Assignment> A faithful copy of the data is what is wanted, minus any pictures.
Data for review Block Start
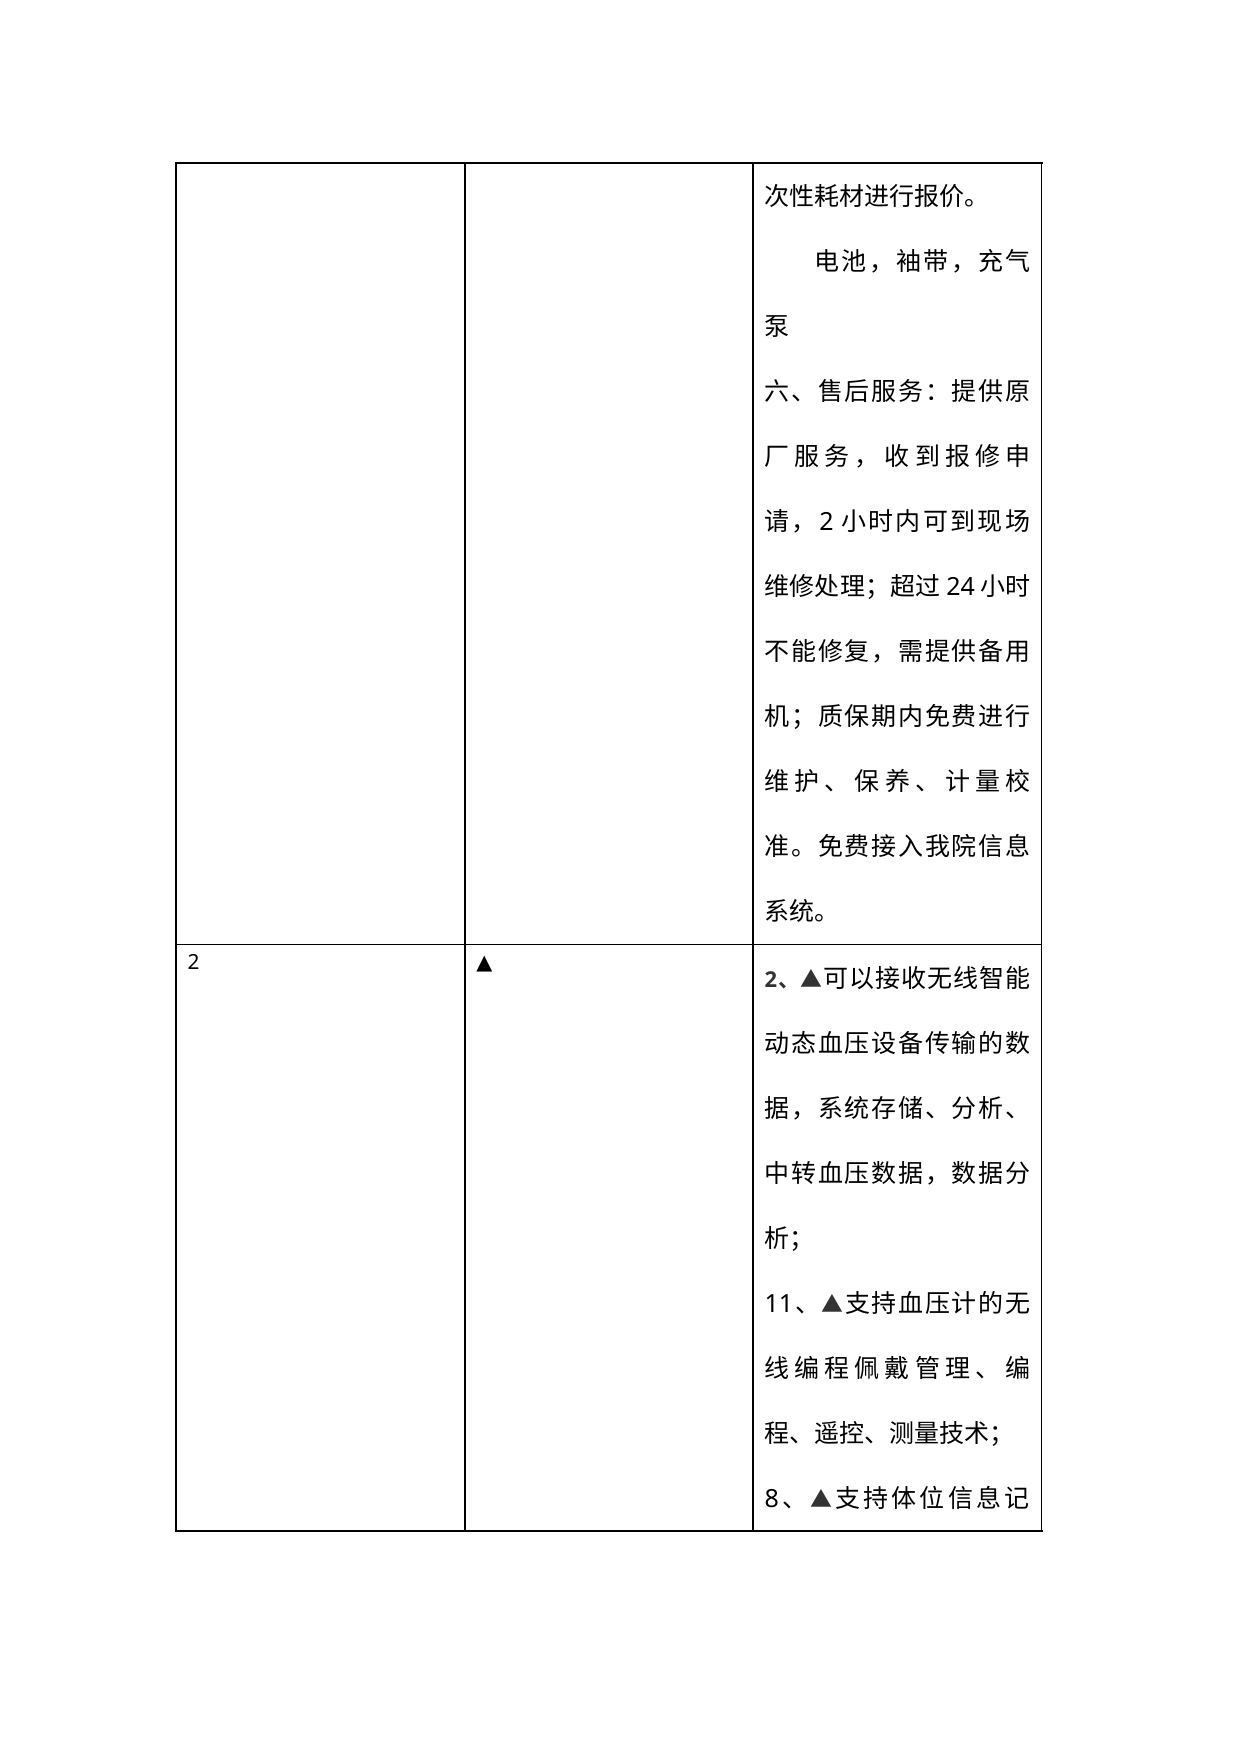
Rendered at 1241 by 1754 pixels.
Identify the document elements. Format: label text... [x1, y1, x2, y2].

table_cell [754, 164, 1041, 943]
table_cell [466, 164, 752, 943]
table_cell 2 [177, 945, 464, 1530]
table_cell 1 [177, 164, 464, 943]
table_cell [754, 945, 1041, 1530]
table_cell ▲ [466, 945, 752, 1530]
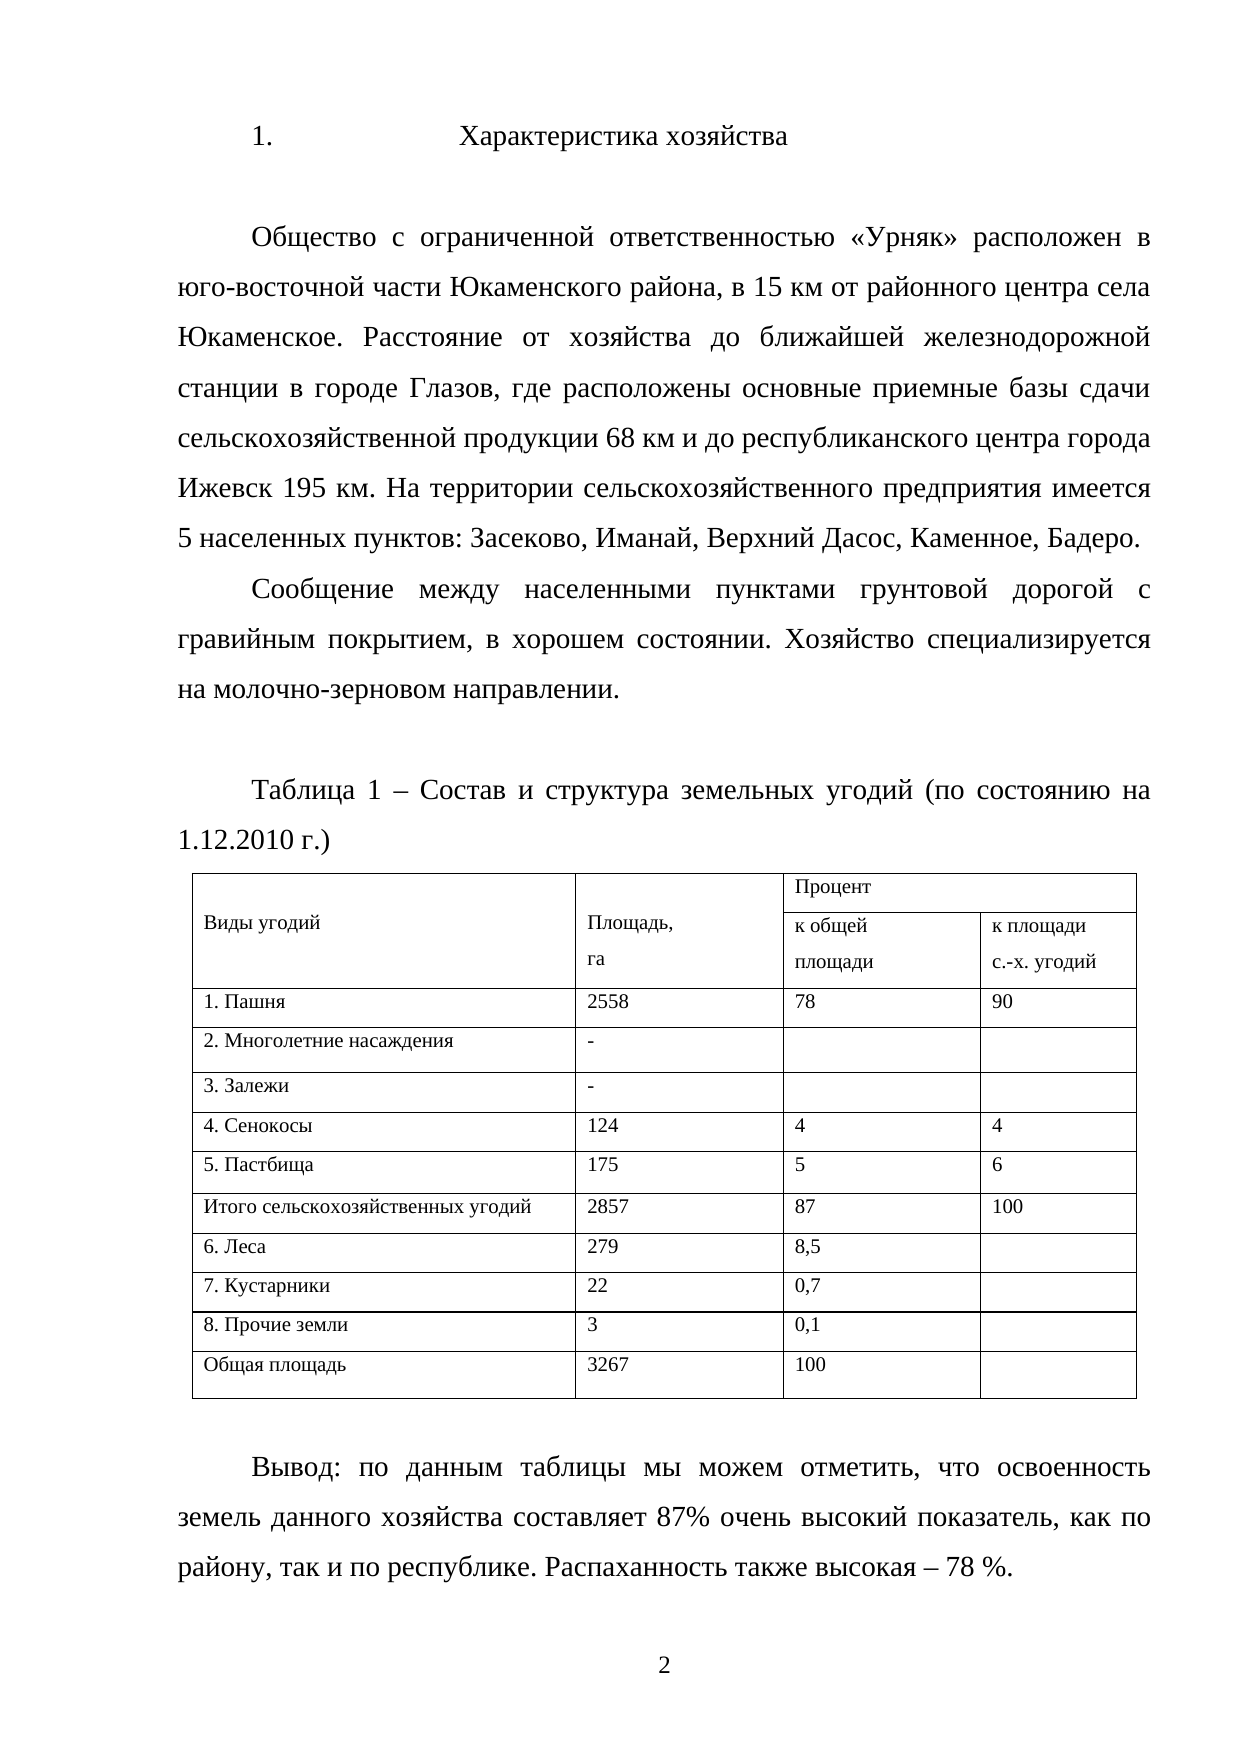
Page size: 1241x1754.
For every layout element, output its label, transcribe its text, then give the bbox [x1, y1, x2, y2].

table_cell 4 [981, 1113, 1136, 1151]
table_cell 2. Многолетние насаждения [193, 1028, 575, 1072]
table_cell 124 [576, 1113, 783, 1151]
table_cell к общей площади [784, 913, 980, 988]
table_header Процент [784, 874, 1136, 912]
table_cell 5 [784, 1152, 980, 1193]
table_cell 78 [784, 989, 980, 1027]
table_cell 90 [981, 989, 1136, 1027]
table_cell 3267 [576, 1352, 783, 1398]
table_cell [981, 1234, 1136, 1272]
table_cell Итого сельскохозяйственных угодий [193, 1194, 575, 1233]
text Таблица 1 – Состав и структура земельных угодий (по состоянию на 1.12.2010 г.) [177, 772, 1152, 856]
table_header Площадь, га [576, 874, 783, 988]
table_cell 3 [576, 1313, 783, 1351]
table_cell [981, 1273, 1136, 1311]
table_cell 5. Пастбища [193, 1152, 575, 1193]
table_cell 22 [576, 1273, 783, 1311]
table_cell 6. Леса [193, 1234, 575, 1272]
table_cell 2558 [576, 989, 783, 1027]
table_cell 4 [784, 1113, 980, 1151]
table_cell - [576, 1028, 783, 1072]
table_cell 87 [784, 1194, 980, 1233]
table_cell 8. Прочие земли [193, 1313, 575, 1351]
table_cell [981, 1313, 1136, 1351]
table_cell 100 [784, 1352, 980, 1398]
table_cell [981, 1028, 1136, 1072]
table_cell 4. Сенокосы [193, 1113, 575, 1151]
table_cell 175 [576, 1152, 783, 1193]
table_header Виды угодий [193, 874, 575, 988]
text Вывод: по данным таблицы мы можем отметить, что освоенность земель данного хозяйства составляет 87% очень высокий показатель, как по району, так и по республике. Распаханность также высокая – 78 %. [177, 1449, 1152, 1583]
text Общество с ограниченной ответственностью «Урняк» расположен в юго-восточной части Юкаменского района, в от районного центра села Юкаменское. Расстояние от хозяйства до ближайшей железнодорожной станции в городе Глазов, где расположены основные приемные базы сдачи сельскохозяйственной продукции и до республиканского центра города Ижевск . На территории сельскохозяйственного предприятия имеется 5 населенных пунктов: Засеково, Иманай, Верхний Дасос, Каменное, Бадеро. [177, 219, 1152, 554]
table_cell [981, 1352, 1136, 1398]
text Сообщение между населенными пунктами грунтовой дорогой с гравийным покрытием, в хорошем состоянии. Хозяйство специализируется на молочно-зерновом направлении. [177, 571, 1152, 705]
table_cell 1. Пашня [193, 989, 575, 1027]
Data for review Block End
Problem solution>
Rendered at 1241 by 1754 pixels.
Identify the document elements. Format: label text... [x1, y1, x2, y2].

table_cell [754, 164, 1041, 943]
table_cell [466, 164, 752, 943]
table_cell 2 [177, 945, 464, 1530]
table_cell 1 [177, 164, 464, 943]
table_cell [754, 945, 1041, 1530]
table_cell ▲ [466, 945, 752, 1530]
Page size: 1241x1754.
For every layout element, output its label, transcribe its text, then give the bbox [x1, y1, x2, y2].

table_cell 4 [981, 1113, 1136, 1151]
table_cell 2. Многолетние насаждения [193, 1028, 575, 1072]
table_cell 124 [576, 1113, 783, 1151]
table_cell к общей площади [784, 913, 980, 988]
table_header Процент [784, 874, 1136, 912]
table_cell 5 [784, 1152, 980, 1193]
table_cell 78 [784, 989, 980, 1027]
table_cell 90 [981, 989, 1136, 1027]
table_cell 3267 [576, 1352, 783, 1398]
table_cell [981, 1234, 1136, 1272]
table_cell Итого сельскохозяйственных угодий [193, 1194, 575, 1233]
text Таблица 1 – Состав и структура земельных угодий (по состоянию на 1.12.2010 г.) [177, 772, 1152, 856]
table_header Площадь, га [576, 874, 783, 988]
table_cell 3 [576, 1313, 783, 1351]
table_cell [981, 1273, 1136, 1311]
table_cell 5. Пастбища [193, 1152, 575, 1193]
table_cell 22 [576, 1273, 783, 1311]
table_cell 6. Леса [193, 1234, 575, 1272]
table_cell 2558 [576, 989, 783, 1027]
table_cell 4 [784, 1113, 980, 1151]
table_cell - [576, 1028, 783, 1072]
table_cell 87 [784, 1194, 980, 1233]
table_cell 8. Прочие земли [193, 1313, 575, 1351]
table_cell [981, 1313, 1136, 1351]
table_cell 100 [784, 1352, 980, 1398]
table_cell [981, 1028, 1136, 1072]
table_cell 4. Сенокосы [193, 1113, 575, 1151]
table_cell 175 [576, 1152, 783, 1193]
table_header Виды угодий [193, 874, 575, 988]
text Вывод: по данным таблицы мы можем отметить, что освоенность земель данного хозяйства составляет 87% очень высокий показатель, как по району, так и по республике. Распаханность также высокая – 78 %. [177, 1449, 1152, 1583]
text Общество с ограниченной ответственностью «Урняк» расположен в юго-восточной части Юкаменского района, в от районного центра села Юкаменское. Расстояние от хозяйства до ближайшей железнодорожной станции в городе Глазов, где расположены основные приемные базы сдачи сельскохозяйственной продукции и до республиканского центра города Ижевск . На территории сельскохозяйственного предприятия имеется 5 населенных пунктов: Засеково, Иманай, Верхний Дасос, Каменное, Бадеро. [177, 219, 1152, 554]
table_cell [981, 1352, 1136, 1398]
text Сообщение между населенными пунктами грунтовой дорогой с гравийным покрытием, в хорошем состоянии. Хозяйство специализируется на молочно-зерновом направлении. [177, 571, 1152, 705]
table_cell 1. Пашня [193, 989, 575, 1027]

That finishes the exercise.